## [Exercise passage]
Shakespeare's 'Julius Caesar' is not really about Caesar at all. It is about the contrast between two of the main characters, Brutus and Cassius. The play is called 'Julius Caesar' because he is the pivot. The play is about the events leading up to and following his assassination.

There are three main characters Marcus Brutus, Caius Cassius and Mark Antony.

Brutus is the main focus of the play. He was Caesar's friend but was dragged into the plot to kill him because of his love of Rome. He believed that Caesar would become too powerful and that he had to kill him for the good of Rome. He was said to be the 'noblest Roman of them all' as he did not kill Caesar out of jealousy.

Brutus 'sits high in all people's hearts' and is very loyal and honest. Some people may say that Brutus was too honest and I think that I would agree with this. When Brutus allows Antony to speak at Caesar's funeral, Antony twisted everything Brutus had just said which turned the townspeople against him and, because of this, among other things, Brutus believed that there was no way out. After the battle at Philippi, he killed himself. Brutus has been said to be naïve because of this.

## [Dataset excerpt]

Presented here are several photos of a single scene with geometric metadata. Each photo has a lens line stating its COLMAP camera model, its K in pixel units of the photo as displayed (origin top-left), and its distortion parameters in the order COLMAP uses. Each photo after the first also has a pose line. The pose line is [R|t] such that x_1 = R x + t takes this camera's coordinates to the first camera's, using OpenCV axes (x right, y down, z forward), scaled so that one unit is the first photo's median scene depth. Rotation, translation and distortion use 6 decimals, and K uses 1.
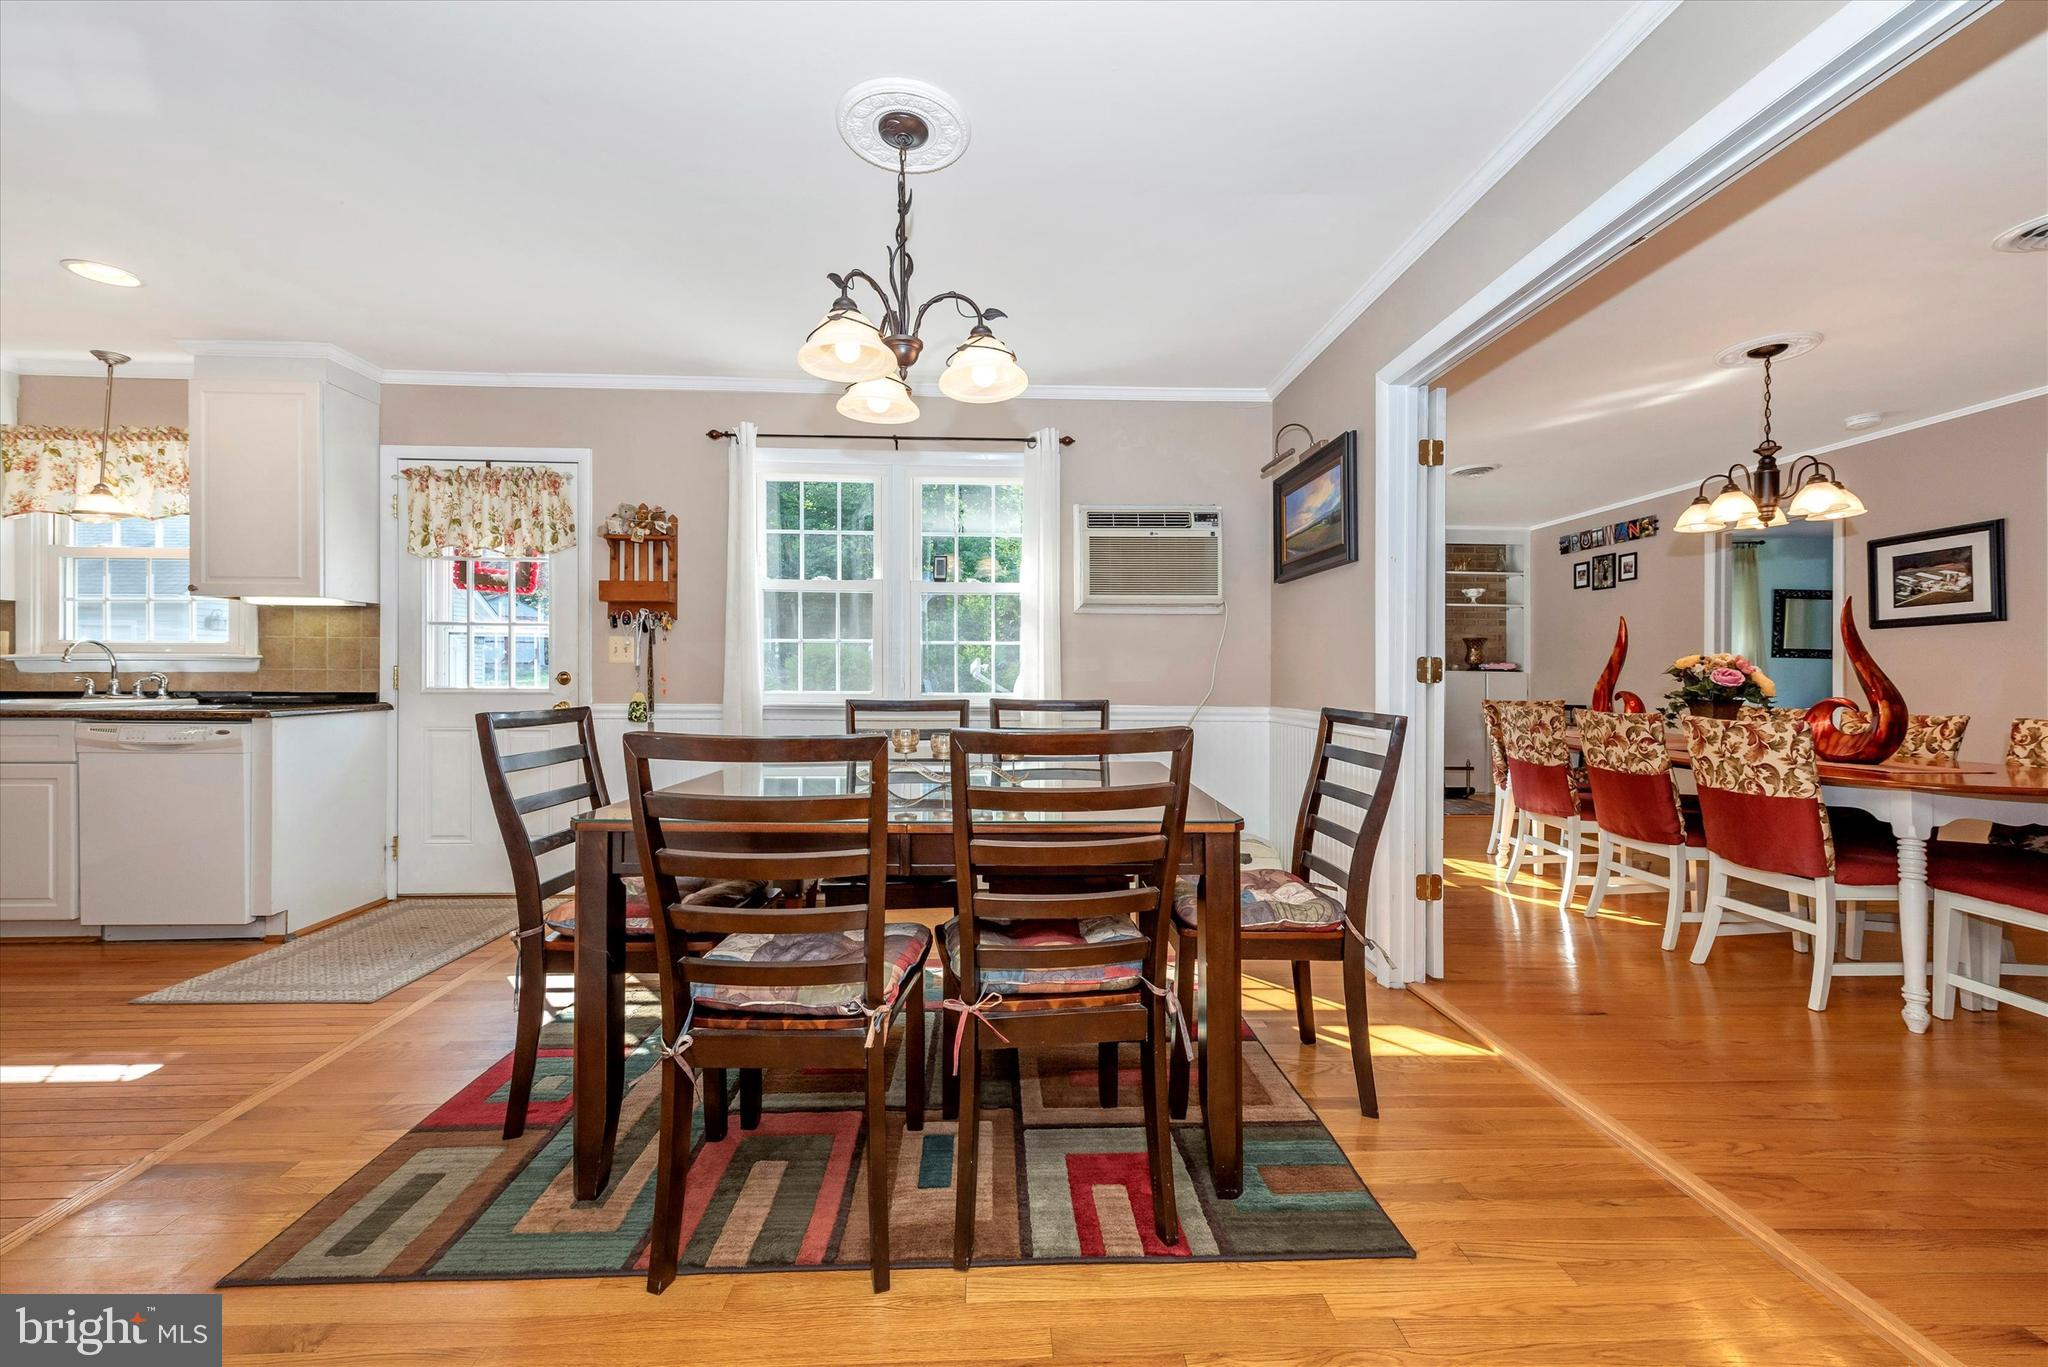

## [Work task]
Write out the stretch of the Julius Caesar passage from "Brutus 'sits high" through "because of this." word for word.

## [Written solution]
Brutus 'sits high in all people's hearts' and is very loyal and honest. Some people may say that Brutus was too honest and I think that I would agree with this. When Brutus allows Antony to speak at Caesar's funeral, Antony twisted everything Brutus had just said which turned the townspeople against him and, because of this, among other things, Brutus believed that there was no way out. After the battle at Philippi, he killed himself. Brutus has been said to be naïve because of this.